Regular coffee consumption of at least one cup daily was associated with a lower risk of COVID-19 infection, according to a study.
Researchers with Northwestern University published findings in the Nutrients journal, stemming from an analysis of nearly 40,000 participants in the U.K. Biobank. The team studied participants’ dietary habits from 2006 to 2010 and hypothesized the subsequent risk of coronavirus infection in 2020. Researchers specifically looked at participants’ consumption of coffee, tea, processed meat, red meat, fruit, vegetables and oily fish.
After adjusting for factors like race, age, sex and other factors like physical activity, BMI level and history of certain medical conditions, researchers found “habitual consumption of 1 or more cups of coffee per day was associated with about a 10% decrease in risk of COVID-19 compared to less than 1 cup/day.”

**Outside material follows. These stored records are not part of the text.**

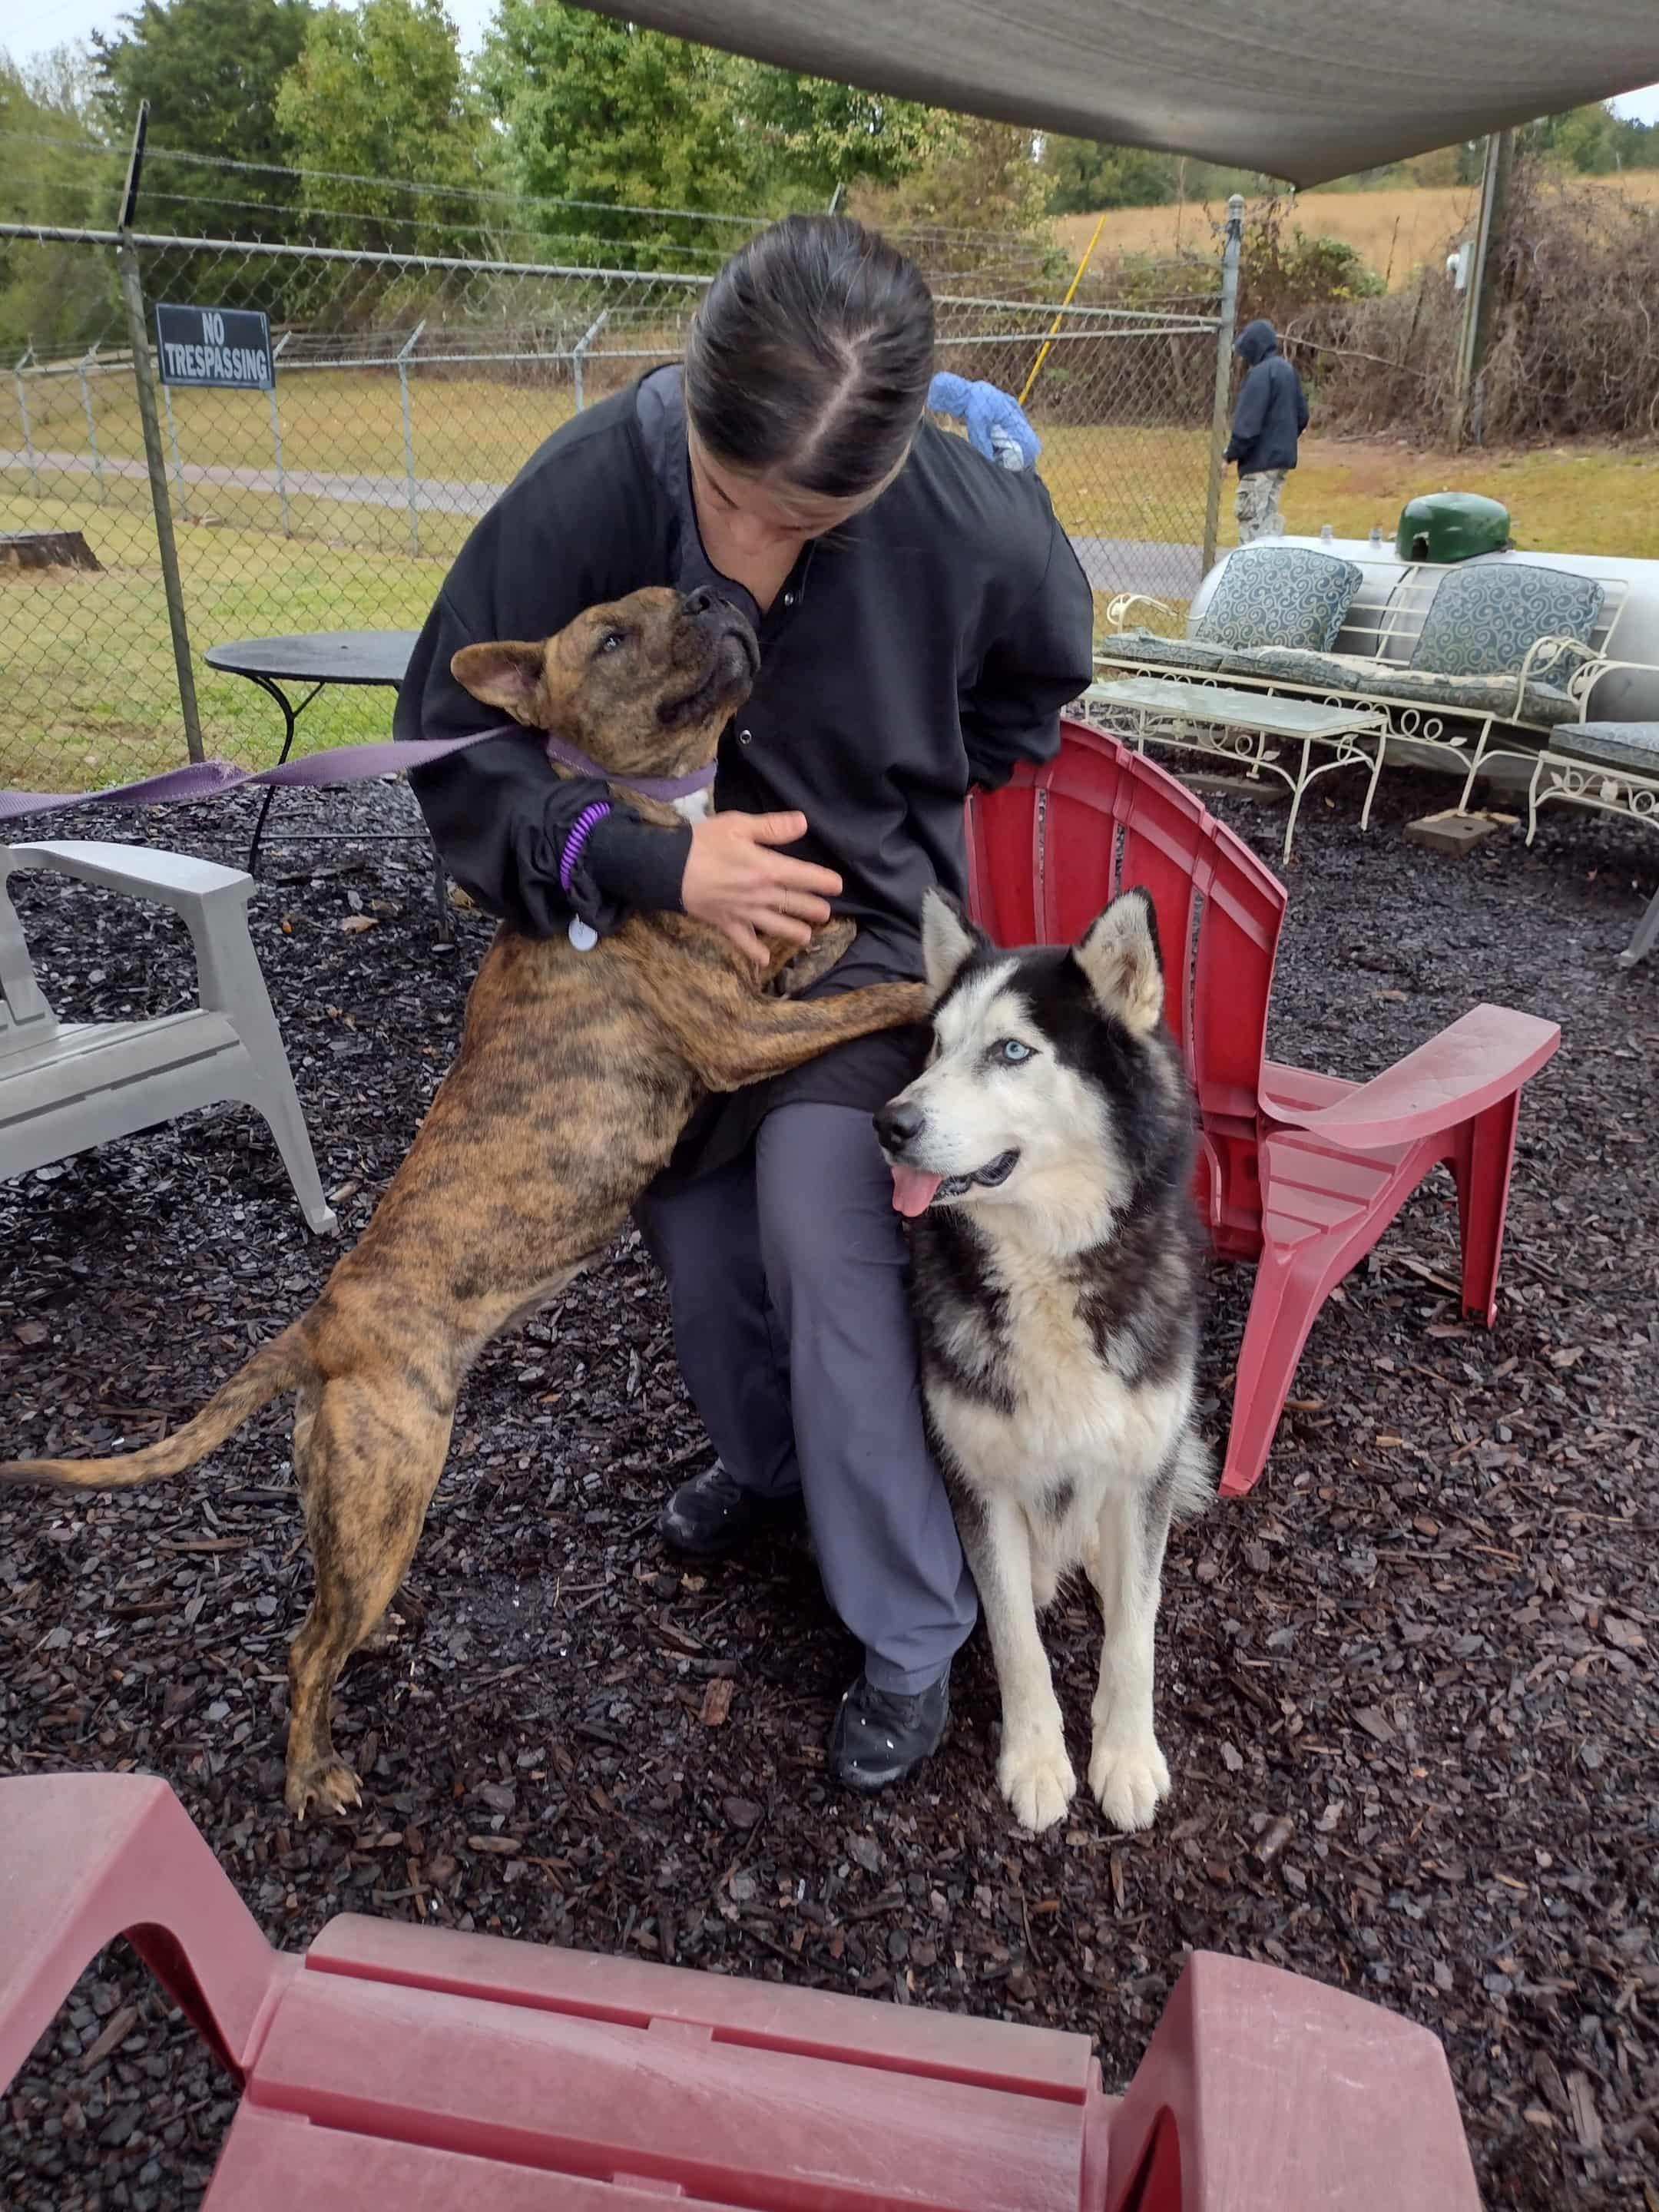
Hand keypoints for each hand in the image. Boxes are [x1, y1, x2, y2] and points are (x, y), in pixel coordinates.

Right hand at [681, 811, 841, 967]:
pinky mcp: (725, 923)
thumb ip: (772, 827)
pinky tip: (764, 960)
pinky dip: (754, 952)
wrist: (667, 868)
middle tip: (826, 913)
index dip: (823, 881)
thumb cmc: (702, 843)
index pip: (803, 876)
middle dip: (813, 909)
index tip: (837, 885)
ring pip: (775, 926)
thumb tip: (803, 823)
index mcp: (767, 868)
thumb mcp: (738, 825)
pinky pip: (743, 941)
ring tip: (807, 937)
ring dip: (793, 932)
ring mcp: (744, 912)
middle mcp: (760, 894)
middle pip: (793, 904)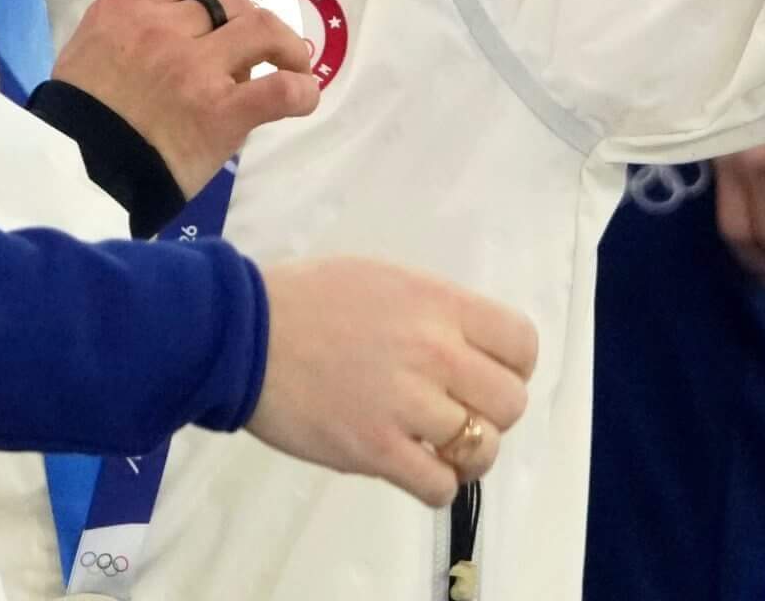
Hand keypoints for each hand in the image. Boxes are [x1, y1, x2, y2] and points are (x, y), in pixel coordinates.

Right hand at [51, 0, 317, 199]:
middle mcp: (163, 27)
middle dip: (246, 25)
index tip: (218, 18)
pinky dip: (301, 90)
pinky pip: (281, 88)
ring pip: (263, 28)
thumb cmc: (76, 120)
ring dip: (285, 45)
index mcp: (127, 6)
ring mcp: (194, 67)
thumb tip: (190, 34)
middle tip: (251, 54)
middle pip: (233, 2)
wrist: (73, 176)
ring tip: (292, 65)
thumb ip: (134, 29)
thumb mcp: (90, 48)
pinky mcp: (220, 111)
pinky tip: (302, 97)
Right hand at [248, 257, 536, 505]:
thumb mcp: (385, 279)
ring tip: (441, 447)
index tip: (490, 374)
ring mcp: (406, 404)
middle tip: (460, 412)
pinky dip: (438, 485)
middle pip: (510, 401)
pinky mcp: (375, 450)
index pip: (521, 342)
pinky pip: (438, 486)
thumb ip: (434, 311)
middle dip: (493, 412)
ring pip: (481, 448)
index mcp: (438, 303)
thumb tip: (468, 348)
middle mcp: (434, 351)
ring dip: (467, 454)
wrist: (243, 334)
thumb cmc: (309, 298)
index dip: (515, 365)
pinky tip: (418, 470)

“The odds of COVID-19 positivity were 0.90, 0.90, and 0.92 when consuming 1 cup, 2–3 cups, and 4+ cups of coffee/day (vs. <1 cup/day), respectively,” the study reads.
A health care worker tends to a patient in the COVID-19 unit at United Memorial Medical Center in Houston, Texas, on July 2, 2020.MARK FELIX/AFP via Getty Images
Coffee contains antioxidant and anti-inflammatory properties, and “coffee consumption favorably correlates with inflammatory biomarkers” linked to “COVID-19 severity and mortality,” study authors wrote. “Taken together, an immunoprotective effect of coffee against COVID-19 is plausible and merits further investigation.”
Further findings suggested daily consumption of at least 0.67 servings of vegetables reduced risk of coronavirus infection, but processed meat (like sausage and ham) was associated with a heightened risk, which researchers suspect owes in part to other dietary factors instead of meat consumption itself, as red meat consumption posed no risk.
“Although these findings warrant independent confirmation, adherence to certain dietary behaviors may be an additional tool to existing COVID-19 protection guidelines to limit the spread of this virus,” authors wrote.